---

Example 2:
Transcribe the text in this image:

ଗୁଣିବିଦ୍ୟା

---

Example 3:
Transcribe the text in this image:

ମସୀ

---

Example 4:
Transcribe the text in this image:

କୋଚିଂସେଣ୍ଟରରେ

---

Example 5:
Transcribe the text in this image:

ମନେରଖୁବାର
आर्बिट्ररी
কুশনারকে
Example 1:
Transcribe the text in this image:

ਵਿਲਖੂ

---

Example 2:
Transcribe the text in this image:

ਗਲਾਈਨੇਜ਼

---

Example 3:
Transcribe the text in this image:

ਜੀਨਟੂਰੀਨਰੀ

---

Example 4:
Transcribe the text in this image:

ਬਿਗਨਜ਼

● ● ● ●

• [Exercise instructions] The answer must be an exact transcription of every record above.

• [Written response]
---

Example 2:
Transcribe the text in this image:

ଗୁଣିବିଦ୍ୟା

---

Example 3:
Transcribe the text in this image:

ମସୀ

---

Example 4:
Transcribe the text in this image:

କୋଚିଂସେଣ୍ଟରରେ

---

Example 5:
Transcribe the text in this image:

ମନେରଖୁବାର
आर्बिट्ररी
কুশনারকে
Example 1:
Transcribe the text in this image:

ਵਿਲਖੂ

---

Example 2:
Transcribe the text in this image:

ਗਲਾਈਨੇਜ਼

---

Example 3:
Transcribe the text in this image:

ਜੀਨਟੂਰੀਨਰੀ

---

Example 4:
Transcribe the text in this image:

ਬਿਗਨਜ਼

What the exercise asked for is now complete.